The Pleasant Prairie village board Monday agreed to put audio recordings of its meetings on the village web site.
While that's a start, it would be easier (and perhaps cheaper) just to stream the live audio. A delayed recording may not be as useful as a live broadcast.
The cost for a live audio stream is minimal. The board ought to consider it.
The board talked about whether meetings should be telecast on the village cable channel but took no action due to the cost. Various figures have been tossed out and, while it won't be cheap, it probably won't exceed $100,000 to get started and I'd guess about $400-500 per meeting to cover personnel and expenses.
The job is tricker and pricier as the village's cable access point is several miles away from the village hall so lines would have to be run.
Equipment would also be necessary, i.e., a couple of broadcast grade cameras (about $5,000, give or take, each with accessories), cables, a switcher, console, racks, stands and cabinets. The color balance in the auditorium is off and lighting would need to be upgraded. For public safety provisions would need to be made to conceal cables so that someone doesn't trip on one. There's also a need for recording equipment and storage media.
Two camera operators, a console/switcher operator and someone back at the control center would likely be needed during the telecasts.

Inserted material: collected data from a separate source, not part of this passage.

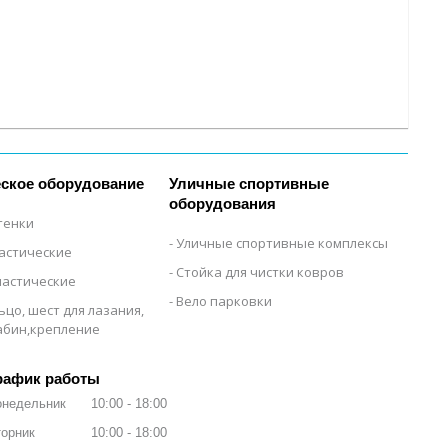
ское оборудование
Уличные спортивные
оборудования
тенки
Уличные спортивные комплексы
настические
Стойка для чистки ковров
настические
Вело парковки
ьцо, шест для лазания,
рабин,крепление
рафик работы
онедельник
10:00
18:00
орник
10:00
18:00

I point this out because doing the job correctly requires a chunk of change to get started and there are ongoing expenses. While I support telecasting if funds are available, I have to agree that there are higher priorities for village spending. If someone wanted to donate the hardware, that would be nice.
Former trustee Alex Tiahnybok's YouTube experiment shows that it's possible to get a video and audio image out to the public but YouTube is cumbersome and the video is awful. Plus it's a delayed broacast and the number of "hits" reveals that not that many people want to watch it. Nonetheless, Alex showed that it can be done. The real question is the cost to do it properly.
A live audio stream, however, is cheap and gives village residents and others a chance to hear what's going on at board meetings as it happens. Someone who can't make a meeting could simply log on the village website and listen in.
The Kenosha News editorially applauded the village board for making the audio recordings available. It's really a backhanded compliment. Nowhere did the newspaper chide other the vast majority of other governmental entities in the county that don't do so. It's not fair to single out the Pleasant Prairie village board without pointing out the number of other town, village and school boards that do less.